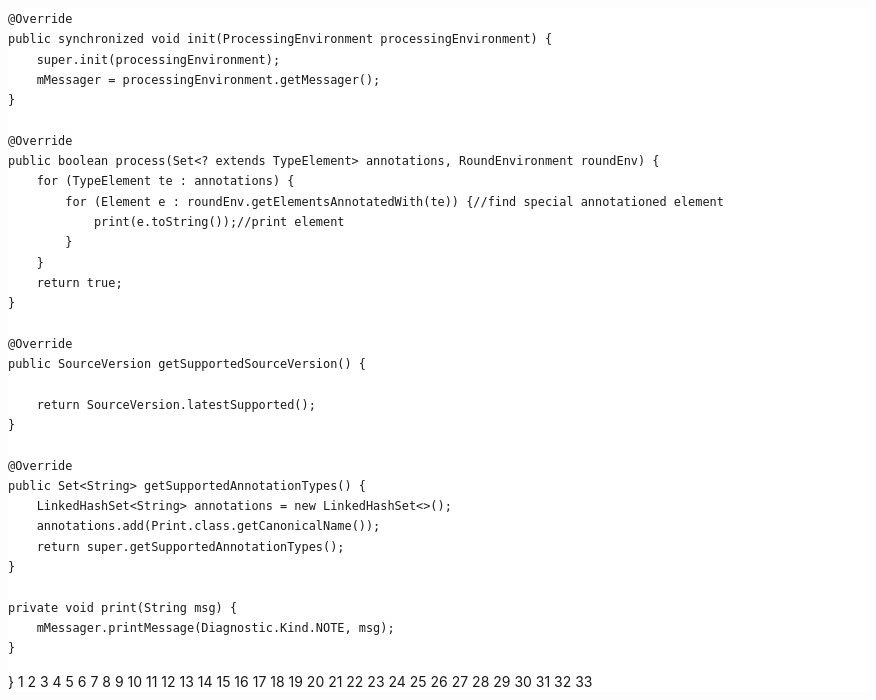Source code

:     @Override
    public synchronized void init(ProcessingEnvironment processingEnvironment) {
        super.init(processingEnvironment);
        mMessager = processingEnvironment.getMessager();
    }

    @Override
    public boolean process(Set<? extends TypeElement> annotations, RoundEnvironment roundEnv) {
        for (TypeElement te : annotations) {
            for (Element e : roundEnv.getElementsAnnotatedWith(te)) {//find special annotationed element
                print(e.toString());//print element
            }
        }
        return true;
    }

    @Override
    public SourceVersion getSupportedSourceVersion() {

        return SourceVersion.latestSupported();
    }

    @Override
    public Set<String> getSupportedAnnotationTypes() {
        LinkedHashSet<String> annotations = new LinkedHashSet<>();
        annotations.add(Print.class.getCanonicalName());
        return super.getSupportedAnnotationTypes();
    }

    private void print(String msg) {
        mMessager.printMessage(Diagnostic.Kind.NOTE, msg);
    }
}
1
2
3
4
5
6
7
8
9
10
11
12
13
14
15
16
17
18
19
20
21
22
23
24
25
26
27
28
29
30
31
32
33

+++++

Before you print the records, please set aside any pictures and keep everything else exact.

TASK RESPONSE =>
Source code

:     @Override
    public synchronized void init(ProcessingEnvironment processingEnvironment) {
        super.init(processingEnvironment);
        mMessager = processingEnvironment.getMessager();
    }

    @Override
    public boolean process(Set<? extends TypeElement> annotations, RoundEnvironment roundEnv) {
        for (TypeElement te : annotations) {
            for (Element e : roundEnv.getElementsAnnotatedWith(te)) {//find special annotationed element
                print(e.toString());//print element
            }
        }
        return true;
    }

    @Override
    public SourceVersion getSupportedSourceVersion() {

        return SourceVersion.latestSupported();
    }

    @Override
    public Set<String> getSupportedAnnotationTypes() {
        LinkedHashSet<String> annotations = new LinkedHashSet<>();
        annotations.add(Print.class.getCanonicalName());
        return super.getSupportedAnnotationTypes();
    }

    private void print(String msg) {
        mMessager.printMessage(Diagnostic.Kind.NOTE, msg);
    }
}
1
2
3
4
5
6
7
8
9
10
11
12
13
14
15
16
17
18
19
20
21
22
23
24
25
26
27
28
29
30
31
32
33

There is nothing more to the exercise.